### USING THE INFORMATION
**a.** Summarize the exercise on creating effective graphs in two sentences.
**b.** Rewrite the part of the exercise on creating effective graphs that opens with the words containing "Creating Effective Graphs" and closes with "a significant increase?", replacing "audience" with "readers".

### EXERCISE TEXT

=== Begin Enclosure ===

Creating Effective Graphs
1. Open the file FatalWorkInjuries2004.xls, select tab titled, Fatal Work Injuries by Year, which contains the number of fatal work injuries and employment from 1992 through 2004. We are going to make a chart of this data and discuss the graph.
a. Make an XY scatterplot of the fatal work injuries data and be sure to choose the following graph type: scatter with data points connected by lines
b. Write 1-2 sentences carefully describing the graph. What do you want your audience to know about the data you graphed?
c. Notice the scale on the y axis. Why do you think Excel choose this scale? How would the graph look different if the Y axis started at 0 and went up to 7000? Include the graph in your Word document along with your comments.
d. What is the percent change in the total number of fatal work injuries from 2003 to 2004? Is this a significant increase?

=== End Enclosure ===

Saved data entries:
=== Begin Enclosure ===

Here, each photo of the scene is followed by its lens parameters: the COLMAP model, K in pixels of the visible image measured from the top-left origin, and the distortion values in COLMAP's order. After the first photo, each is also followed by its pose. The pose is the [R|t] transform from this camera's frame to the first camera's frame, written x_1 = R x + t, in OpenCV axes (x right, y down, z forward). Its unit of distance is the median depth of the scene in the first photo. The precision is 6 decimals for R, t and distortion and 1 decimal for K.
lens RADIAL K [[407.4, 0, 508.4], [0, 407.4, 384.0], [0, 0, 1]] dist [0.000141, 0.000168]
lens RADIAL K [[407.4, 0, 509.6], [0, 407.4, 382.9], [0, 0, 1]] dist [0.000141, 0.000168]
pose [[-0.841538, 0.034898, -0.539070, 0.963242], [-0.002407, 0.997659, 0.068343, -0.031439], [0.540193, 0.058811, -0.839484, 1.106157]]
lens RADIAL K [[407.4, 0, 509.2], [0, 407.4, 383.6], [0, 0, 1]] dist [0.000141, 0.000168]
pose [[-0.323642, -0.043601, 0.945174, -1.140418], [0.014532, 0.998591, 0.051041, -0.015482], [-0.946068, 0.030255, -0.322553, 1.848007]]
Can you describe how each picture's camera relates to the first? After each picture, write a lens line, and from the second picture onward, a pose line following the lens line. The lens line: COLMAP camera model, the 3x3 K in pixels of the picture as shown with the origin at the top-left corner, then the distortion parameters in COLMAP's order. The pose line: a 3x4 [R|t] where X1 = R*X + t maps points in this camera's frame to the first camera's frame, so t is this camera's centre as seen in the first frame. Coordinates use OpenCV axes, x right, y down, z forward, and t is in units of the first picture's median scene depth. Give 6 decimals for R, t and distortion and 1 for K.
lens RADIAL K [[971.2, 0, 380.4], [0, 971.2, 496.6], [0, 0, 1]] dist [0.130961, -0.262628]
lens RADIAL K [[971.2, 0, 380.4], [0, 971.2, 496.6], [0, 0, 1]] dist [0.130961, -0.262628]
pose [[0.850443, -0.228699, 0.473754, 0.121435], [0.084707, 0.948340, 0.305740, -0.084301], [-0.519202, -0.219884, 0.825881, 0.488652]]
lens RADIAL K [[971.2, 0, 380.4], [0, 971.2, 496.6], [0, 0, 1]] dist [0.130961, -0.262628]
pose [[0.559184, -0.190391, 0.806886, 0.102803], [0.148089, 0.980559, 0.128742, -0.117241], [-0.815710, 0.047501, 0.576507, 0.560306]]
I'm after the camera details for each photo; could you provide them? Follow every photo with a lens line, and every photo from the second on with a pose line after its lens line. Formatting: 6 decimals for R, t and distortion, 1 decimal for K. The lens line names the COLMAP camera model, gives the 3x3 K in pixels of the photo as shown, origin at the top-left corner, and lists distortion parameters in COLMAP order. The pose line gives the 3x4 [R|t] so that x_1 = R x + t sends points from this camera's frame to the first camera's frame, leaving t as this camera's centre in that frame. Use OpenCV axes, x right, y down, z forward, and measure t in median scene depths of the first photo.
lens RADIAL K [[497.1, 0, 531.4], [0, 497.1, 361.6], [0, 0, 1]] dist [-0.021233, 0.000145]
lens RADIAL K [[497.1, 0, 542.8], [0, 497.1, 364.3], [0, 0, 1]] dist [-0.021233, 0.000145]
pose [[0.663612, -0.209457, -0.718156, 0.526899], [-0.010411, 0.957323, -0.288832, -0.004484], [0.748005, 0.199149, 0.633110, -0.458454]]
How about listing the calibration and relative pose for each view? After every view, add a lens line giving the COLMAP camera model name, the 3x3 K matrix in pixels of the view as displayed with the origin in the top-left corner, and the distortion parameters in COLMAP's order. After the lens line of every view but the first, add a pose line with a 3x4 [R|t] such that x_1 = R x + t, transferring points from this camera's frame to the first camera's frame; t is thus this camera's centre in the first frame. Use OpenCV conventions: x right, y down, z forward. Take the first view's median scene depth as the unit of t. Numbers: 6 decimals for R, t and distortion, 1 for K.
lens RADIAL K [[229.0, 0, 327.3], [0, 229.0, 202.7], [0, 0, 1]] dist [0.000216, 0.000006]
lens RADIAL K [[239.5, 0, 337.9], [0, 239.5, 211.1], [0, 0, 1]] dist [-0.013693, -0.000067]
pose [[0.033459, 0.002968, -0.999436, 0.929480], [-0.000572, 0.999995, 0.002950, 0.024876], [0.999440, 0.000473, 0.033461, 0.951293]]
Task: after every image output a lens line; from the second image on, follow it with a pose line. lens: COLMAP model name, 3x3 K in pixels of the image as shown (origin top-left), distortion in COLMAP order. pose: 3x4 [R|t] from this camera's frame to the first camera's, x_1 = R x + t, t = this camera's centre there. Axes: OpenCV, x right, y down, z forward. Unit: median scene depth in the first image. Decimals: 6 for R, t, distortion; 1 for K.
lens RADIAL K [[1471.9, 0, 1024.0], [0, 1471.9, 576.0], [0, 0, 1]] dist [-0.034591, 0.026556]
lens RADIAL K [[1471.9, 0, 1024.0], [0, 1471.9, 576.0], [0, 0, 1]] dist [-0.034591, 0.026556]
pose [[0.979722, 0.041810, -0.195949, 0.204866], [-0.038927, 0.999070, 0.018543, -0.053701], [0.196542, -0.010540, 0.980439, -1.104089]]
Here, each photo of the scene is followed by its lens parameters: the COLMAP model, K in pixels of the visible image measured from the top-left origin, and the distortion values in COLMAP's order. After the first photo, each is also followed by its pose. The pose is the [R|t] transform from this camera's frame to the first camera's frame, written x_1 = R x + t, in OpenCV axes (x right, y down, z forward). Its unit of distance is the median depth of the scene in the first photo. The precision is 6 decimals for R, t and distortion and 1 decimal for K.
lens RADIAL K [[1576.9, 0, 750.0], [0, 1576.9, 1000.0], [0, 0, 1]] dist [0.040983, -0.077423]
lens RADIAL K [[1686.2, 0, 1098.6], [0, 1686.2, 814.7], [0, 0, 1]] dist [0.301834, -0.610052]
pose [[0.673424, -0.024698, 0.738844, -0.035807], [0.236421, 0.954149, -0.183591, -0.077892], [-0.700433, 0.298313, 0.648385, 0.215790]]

=== End Enclosure ===

### PER-TASK OUTPUTS
**a.** The exercise directs the reader to open FatalWorkInjuries2004.xls, which holds the number of fatal work injuries and employment from 1992 through 2004, and to make an XY scatterplot with data points connected by lines. It then asks for a short description of the graph, a look at why Excel chose its y-axis scale and how a 0 to 7000 axis would change the graph, and the percent change in fatal work injuries from 2003 to 2004.

**b.**
Creating Effective Graphs
1. Open the file FatalWorkInjuries2004.xls, select tab titled, Fatal Work Injuries by Year, which contains the number of fatal work injuries and employment from 1992 through 2004. We are going to make a chart of this data and discuss the graph.
a. Make an XY scatterplot of the fatal work injuries data and be sure to choose the following graph type: scatter with data points connected by lines
b. Write 1-2 sentences carefully describing the graph. What do you want your readers to know about the data you graphed?
c. Notice the scale on the y axis. Why do you think Excel choose this scale? How would the graph look different if the Y axis started at 0 and went up to 7000? Include the graph in your Word document along with your comments.
d. What is the percent change in the total number of fatal work injuries from 2003 to 2004? Is this a significant increase?